目撃した保護者は「最初はエンジン音がおかしいと思った。そしたら急に降りてきて、子どもたちの近くに着陸した。あと数メートルずれていたら子どもたちに当たっていた」と恐怖を語った。
幸い、けが人は報告されていないが、子どもたちや保護者は一時パニック状態になったという。
住宅地のど真ん中、公民館も近く
不時着した野球場の周辺には住宅や公民館が密集しており、一歩間違えば住民を巻き込む大惨事になっていた可能性がある。

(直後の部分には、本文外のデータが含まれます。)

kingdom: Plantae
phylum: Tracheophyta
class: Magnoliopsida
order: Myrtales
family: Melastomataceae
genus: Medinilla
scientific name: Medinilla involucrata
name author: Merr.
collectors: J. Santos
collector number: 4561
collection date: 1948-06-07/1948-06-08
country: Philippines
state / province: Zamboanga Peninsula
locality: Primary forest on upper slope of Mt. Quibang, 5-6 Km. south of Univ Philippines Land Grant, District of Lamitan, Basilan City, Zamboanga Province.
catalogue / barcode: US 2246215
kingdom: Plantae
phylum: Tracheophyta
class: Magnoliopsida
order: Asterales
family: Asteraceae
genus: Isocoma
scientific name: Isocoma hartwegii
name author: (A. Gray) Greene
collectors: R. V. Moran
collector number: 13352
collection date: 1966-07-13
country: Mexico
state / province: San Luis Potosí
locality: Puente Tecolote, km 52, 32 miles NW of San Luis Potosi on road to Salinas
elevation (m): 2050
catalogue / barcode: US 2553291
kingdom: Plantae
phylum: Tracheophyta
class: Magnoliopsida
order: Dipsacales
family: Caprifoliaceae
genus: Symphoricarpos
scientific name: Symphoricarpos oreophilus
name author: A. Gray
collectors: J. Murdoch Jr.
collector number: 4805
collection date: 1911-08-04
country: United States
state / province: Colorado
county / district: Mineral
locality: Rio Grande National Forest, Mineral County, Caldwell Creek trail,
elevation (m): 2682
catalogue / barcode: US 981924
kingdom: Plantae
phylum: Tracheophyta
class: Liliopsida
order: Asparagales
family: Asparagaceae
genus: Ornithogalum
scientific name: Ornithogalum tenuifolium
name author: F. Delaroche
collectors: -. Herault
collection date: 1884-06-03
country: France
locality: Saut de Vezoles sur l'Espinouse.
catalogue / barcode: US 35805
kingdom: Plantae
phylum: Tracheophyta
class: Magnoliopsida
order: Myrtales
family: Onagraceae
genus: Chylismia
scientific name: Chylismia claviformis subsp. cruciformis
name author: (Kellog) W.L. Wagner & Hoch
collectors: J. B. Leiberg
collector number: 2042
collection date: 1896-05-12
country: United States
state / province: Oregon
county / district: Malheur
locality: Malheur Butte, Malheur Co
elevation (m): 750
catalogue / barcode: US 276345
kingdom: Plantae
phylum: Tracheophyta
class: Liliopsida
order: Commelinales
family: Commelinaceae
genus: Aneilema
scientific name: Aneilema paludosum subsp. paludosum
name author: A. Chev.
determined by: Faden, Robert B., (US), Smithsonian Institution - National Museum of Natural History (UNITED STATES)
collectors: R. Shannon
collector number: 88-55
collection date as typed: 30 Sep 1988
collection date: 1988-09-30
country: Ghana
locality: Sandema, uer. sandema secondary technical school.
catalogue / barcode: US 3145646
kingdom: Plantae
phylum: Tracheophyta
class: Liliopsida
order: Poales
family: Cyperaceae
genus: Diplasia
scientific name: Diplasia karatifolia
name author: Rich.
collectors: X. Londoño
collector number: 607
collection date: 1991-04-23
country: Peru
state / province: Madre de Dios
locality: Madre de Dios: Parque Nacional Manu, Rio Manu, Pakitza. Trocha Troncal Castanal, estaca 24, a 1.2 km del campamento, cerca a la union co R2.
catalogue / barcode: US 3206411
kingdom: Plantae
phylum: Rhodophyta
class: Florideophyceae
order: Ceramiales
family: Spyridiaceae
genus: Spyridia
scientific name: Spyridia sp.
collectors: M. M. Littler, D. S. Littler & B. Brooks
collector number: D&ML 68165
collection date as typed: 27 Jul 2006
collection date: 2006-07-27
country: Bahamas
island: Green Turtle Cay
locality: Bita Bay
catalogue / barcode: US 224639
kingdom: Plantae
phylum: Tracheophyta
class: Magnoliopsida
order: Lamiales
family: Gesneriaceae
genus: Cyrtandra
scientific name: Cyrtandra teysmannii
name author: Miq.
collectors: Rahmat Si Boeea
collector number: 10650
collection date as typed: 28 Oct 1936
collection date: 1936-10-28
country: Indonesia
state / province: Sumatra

地域住民からは「またか」「いい加減にしてほしい」との怒りの声が上がっている。沖縄では過去にも米軍機の事故やトラブルが繰り返されており、住民の不安と不満は限界に達している。
米軍と日本政府の対応は
米軍側は「機体にトラブルが発生したため、安全を確保するために着陸した」と説明しているが、詳細な原因については明らかにしていない。
日本政府は米軍に対して情報提供と再発防止を求める方針だが、過去にも同様の事故が繰り返されており、住民からは「口だけで何も変わらない」との批判が出ている。
SNSでは怒りと不安の声
SNS上では「子どもたちがいる場所に墜ちるとか信じられない」「沖縄の人たちはどれだけ我慢すればいいのか」といった怒りのコメントが殺到。また「これが東京で起きたらどうなる?」との指摘も多く見られた。
一方で「米軍基地がある以上、リスクはゼロにならない」との冷静な意見もあり、基地問題の難しさを改めて浮き彫りにしている。
再発防止はどこまで可能か
専門家は「米軍機は老朽化が進んでおり、今後もトラブルは避けられない」と指摘。抜本的な解決には基地の縮小や移転が必要だが、政治的なハードルは高い。
今回の事故を機に、沖縄の基地問題が再び注目を集めることになりそうだ。地元では抗議集会の開催も検討されており、住民の怒りは収まる気配がない。